> TEXT TO READ

In [None]:
# if you need to install the statsmodel library
!pip install --user statsmodel

In [None]:
# if you need to install scikit-learn
!pip install --user sklearn

# Lab 6 - Review of linear regression

A linear relationship between two variables is one in which the scatterplot of them looks roughly like a line.  *Linear regression* is a method for modelling how a *dependent variable* linearly depends on one or more *independent variables*.  The dependent variable (also called a *response variable* and many other things) is what we are trying to model or predict, and is usually denoted $Y$.  The independent variables (also called *explanatory* or *input variables*) are the information we are using to make the predictiong, and are usually denoted $X_1, X_2, ...$.

The linear relationship is: $$Y = \beta_0 + \beta_1 X_1 + \beta_2 X_2 + ... + \beta_n X_n + \epsilon$$
where $\epsilon$ represents the error.

Here, $Y, X_1, X_2, ..., X_n$ are *random variables* which is what mathematical variables that can take different values with different probabilities are called.

Linear regression finds the coefficients $\beta_0, \beta_1, ..., \beta_n$ so that the sum of the squares of the error term for each data observation is minimized (as small as possible).

In this lab, we will look at a classic dataset used for studying regression containing data about Boston housing prices in the 1950s.

In [None]:
import matplotlib.pyplot as plt
import pandas as pd
import statsmodels.formula.api as smf
import seaborn as sns
import numpy as np

%matplotlib inline

Load the dataset from the sci-kit learn package.

In [None]:
from sklearn.datasets import load_boston
boston_dict = load_boston()

Display the variable `boston_dict`:

In [None]:
boston_dict

`boston_orig` is not a dataframe!  It is something called a *dictionary* that contains the information in separate properties, called *keys*.  We can get the list of keys:

In [None]:
boston_dict.keys()

To see what is linked to a key:

In [None]:
boston_dict.feature_names

To see the description of the data set:

In [None]:
print(boston_dict.DESCR)

What happens if you leave off print?

To convert the data into a Pandas dataframe:

In [None]:
boston = pd.DataFrame(boston_orig.data)

Display the dataframe `boston`:

There are no column names, so let's repeat that command, but telling Pandas that the column names are in `feature_names`:

In [None]:
boston = pd.DataFrame(boston_orig.data, columns = boston_dict.feature_names)

Display the new dataframe. 

Each column in an independent variable.  (The columns were described when we did `print(boston_dict.DESCR)`).  The dependent variable that we want to predict is linked to the key called `target`, so we will add it to our dataframe as a column.

In [None]:
boston["price"] = boston_dict.target 

Check the column was added correctly.

Let's look at how a few of the variables relate to the median housing price.

Let's see how the per capita crime rate per town (column `CRIM`) relates to median housing price (column `price` which is in $1000s) by plotting a scatter plot of the two variables.

> DATASET EXCERPTS
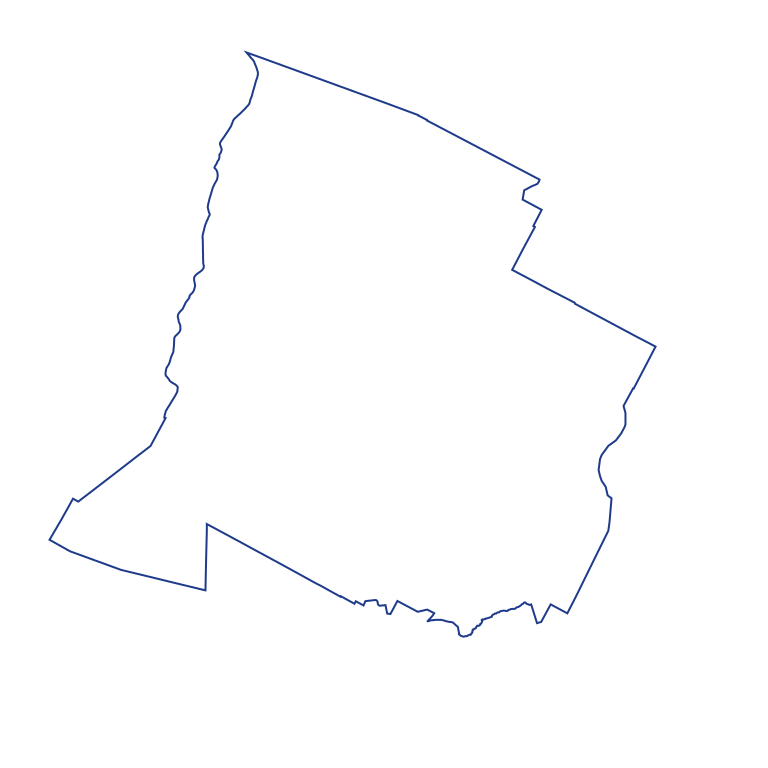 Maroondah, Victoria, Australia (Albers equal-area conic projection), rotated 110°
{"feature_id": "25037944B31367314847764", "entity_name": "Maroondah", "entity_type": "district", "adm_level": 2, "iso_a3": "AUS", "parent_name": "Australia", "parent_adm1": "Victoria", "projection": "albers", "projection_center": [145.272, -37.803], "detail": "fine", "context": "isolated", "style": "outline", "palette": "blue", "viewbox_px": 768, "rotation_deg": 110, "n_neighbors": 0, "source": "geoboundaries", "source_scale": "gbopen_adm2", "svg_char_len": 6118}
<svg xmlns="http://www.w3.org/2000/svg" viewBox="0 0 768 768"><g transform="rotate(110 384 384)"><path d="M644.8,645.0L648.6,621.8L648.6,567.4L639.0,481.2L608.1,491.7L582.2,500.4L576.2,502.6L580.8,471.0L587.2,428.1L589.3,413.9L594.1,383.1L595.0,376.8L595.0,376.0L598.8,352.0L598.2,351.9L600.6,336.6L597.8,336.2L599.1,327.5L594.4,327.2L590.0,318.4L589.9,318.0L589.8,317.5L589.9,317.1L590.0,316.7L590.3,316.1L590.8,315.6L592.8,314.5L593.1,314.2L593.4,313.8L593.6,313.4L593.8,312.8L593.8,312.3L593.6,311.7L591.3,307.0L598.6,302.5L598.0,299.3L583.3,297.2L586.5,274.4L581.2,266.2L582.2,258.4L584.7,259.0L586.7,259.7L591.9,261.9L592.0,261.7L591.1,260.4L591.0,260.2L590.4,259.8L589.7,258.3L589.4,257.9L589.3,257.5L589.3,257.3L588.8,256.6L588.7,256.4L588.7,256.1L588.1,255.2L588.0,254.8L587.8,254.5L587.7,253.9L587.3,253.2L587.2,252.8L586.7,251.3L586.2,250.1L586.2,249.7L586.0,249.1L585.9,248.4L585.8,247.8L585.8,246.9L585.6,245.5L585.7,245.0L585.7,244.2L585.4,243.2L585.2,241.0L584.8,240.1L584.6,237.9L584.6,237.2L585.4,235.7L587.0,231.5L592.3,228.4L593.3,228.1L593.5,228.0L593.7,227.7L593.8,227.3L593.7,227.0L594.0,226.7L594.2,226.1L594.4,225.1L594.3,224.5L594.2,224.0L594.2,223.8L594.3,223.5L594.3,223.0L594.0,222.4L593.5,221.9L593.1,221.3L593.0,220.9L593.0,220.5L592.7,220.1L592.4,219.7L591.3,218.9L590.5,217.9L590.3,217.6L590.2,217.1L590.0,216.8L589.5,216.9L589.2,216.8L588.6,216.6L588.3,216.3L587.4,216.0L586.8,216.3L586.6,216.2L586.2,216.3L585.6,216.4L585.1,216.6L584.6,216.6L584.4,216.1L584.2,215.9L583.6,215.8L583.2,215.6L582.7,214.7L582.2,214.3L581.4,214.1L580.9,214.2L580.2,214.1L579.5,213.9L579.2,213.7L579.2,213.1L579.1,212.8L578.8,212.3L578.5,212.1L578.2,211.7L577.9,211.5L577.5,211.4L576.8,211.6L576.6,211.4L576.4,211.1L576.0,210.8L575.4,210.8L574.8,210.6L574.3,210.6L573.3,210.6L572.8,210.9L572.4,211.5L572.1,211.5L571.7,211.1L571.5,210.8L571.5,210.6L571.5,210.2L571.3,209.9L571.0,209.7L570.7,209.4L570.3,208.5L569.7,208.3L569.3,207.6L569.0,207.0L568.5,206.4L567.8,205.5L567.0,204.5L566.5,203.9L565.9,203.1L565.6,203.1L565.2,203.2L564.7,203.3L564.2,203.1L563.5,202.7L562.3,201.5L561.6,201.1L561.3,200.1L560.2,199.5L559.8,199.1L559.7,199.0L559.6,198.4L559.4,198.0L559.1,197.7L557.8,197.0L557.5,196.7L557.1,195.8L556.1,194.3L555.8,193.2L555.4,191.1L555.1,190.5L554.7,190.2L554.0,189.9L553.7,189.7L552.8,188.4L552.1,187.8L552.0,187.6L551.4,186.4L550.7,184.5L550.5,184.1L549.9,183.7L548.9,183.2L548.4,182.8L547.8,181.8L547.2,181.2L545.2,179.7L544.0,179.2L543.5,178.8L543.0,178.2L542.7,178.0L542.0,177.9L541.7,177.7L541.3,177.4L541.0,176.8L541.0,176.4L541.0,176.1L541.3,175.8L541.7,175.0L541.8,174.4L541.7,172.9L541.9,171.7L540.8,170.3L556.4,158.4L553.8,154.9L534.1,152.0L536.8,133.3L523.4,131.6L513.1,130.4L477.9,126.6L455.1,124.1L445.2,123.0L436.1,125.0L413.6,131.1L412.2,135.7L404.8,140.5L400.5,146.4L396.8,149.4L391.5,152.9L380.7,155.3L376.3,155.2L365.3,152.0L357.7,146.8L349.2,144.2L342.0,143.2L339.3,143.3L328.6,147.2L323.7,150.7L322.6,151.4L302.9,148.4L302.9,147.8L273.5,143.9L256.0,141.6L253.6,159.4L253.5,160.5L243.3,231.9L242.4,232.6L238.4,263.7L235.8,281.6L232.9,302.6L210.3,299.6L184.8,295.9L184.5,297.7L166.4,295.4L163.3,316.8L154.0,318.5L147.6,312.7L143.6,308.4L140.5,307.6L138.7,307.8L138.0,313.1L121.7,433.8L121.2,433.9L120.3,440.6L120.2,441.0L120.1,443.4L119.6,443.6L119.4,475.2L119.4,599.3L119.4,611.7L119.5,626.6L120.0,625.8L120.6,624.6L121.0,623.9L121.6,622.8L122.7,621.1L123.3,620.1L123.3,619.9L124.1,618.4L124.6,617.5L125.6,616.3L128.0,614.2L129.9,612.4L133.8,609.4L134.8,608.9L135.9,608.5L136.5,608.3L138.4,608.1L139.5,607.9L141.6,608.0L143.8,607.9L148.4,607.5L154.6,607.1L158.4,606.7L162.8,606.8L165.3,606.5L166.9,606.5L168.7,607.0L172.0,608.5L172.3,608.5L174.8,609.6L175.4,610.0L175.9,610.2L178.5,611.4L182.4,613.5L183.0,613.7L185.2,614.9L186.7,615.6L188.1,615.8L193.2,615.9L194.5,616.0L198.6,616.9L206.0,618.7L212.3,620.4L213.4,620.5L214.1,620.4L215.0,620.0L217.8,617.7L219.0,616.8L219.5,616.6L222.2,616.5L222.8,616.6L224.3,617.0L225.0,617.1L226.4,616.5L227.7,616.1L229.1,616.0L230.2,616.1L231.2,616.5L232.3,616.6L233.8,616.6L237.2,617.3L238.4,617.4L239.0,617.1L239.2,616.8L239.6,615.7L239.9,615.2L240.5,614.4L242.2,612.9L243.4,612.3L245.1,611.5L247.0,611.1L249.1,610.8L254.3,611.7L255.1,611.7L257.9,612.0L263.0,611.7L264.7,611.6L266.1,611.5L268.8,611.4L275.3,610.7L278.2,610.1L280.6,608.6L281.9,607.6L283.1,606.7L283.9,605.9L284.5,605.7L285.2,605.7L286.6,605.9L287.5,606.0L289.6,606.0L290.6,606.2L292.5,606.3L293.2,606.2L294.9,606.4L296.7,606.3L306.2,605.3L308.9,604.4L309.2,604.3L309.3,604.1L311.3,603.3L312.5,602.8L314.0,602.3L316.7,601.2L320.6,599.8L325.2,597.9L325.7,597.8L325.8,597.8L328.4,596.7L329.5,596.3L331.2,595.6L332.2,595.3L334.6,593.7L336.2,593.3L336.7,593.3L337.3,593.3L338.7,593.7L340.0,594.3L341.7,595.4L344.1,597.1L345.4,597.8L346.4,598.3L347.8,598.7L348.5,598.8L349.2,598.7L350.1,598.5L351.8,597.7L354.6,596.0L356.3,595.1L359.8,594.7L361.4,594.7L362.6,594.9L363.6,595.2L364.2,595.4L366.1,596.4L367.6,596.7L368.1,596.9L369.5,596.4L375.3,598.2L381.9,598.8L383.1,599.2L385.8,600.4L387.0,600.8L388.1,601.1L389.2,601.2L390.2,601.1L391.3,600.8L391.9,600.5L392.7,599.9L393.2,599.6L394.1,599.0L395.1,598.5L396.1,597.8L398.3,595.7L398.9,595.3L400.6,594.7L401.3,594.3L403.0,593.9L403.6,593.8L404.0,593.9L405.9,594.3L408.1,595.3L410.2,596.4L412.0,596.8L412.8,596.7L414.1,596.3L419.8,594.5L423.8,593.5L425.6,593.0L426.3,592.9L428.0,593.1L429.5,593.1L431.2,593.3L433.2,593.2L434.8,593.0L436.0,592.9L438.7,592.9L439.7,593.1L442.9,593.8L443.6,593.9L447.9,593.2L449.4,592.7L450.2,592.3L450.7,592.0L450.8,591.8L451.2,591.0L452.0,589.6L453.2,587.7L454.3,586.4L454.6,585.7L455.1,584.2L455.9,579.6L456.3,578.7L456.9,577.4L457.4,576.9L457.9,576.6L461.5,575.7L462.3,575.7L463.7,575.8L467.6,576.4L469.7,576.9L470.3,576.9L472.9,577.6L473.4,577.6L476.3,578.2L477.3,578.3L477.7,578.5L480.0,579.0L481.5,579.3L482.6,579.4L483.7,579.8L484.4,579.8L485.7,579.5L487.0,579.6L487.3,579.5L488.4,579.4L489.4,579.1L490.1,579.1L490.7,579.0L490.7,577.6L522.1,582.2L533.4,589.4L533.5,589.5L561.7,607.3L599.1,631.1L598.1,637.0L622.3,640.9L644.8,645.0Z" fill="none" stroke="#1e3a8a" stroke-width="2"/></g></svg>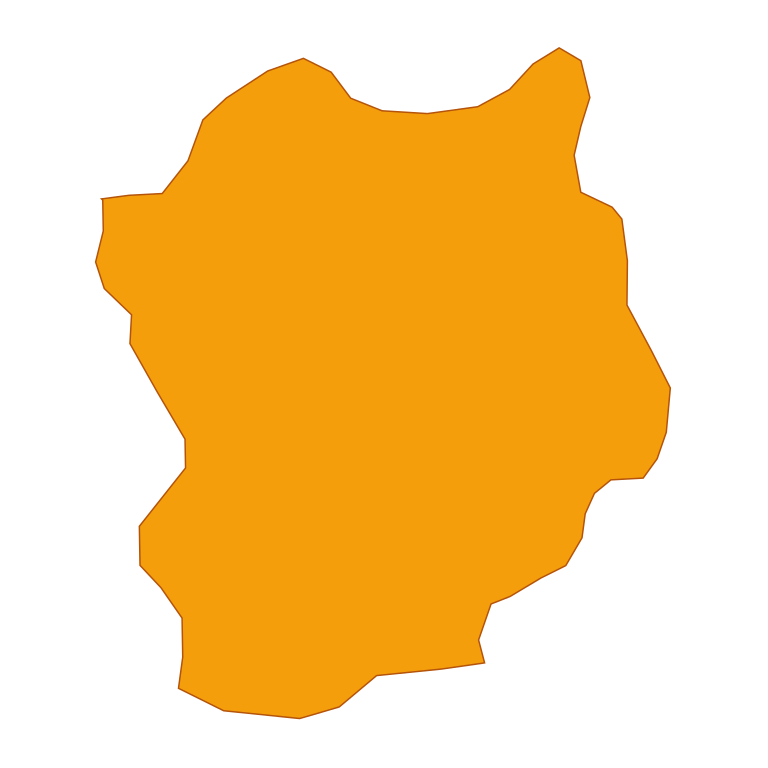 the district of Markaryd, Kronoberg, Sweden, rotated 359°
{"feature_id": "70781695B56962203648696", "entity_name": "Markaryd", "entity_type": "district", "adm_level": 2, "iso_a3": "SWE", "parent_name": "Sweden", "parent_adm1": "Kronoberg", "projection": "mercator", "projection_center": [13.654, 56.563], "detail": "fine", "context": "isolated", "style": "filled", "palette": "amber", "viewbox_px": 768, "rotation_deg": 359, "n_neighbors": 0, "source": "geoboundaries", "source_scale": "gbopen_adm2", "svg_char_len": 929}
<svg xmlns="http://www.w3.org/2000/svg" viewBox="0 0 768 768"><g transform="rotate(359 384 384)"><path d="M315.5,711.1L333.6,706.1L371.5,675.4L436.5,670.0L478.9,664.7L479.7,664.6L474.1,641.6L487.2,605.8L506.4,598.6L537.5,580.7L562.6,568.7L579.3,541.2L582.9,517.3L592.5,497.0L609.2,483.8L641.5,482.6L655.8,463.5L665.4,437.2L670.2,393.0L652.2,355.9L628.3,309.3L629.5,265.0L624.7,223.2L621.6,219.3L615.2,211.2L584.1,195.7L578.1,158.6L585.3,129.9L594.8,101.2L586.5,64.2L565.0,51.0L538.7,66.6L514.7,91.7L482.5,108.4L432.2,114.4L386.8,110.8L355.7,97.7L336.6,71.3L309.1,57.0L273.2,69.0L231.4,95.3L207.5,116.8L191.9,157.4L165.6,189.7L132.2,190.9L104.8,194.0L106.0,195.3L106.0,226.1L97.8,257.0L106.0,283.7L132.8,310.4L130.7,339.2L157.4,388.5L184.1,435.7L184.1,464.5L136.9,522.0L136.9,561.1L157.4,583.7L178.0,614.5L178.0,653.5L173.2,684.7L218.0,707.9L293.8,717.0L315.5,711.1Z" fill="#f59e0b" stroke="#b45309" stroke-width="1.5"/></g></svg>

> PROBLEM REQUIREMENTS
Write out the passage of the linear regression lab that starts with "Check the column" and goes on through "the two variables.". Work only from the linear regression lab; the records play no part here.

> EXERCISE RESPONSE
Check the column was added correctly.

Let's look at how a few of the variables relate to the median housing price.

Let's see how the per capita crime rate per town (column `CRIM`) relates to median housing price (column `price` which is in $1000s) by plotting a scatter plot of the two variables.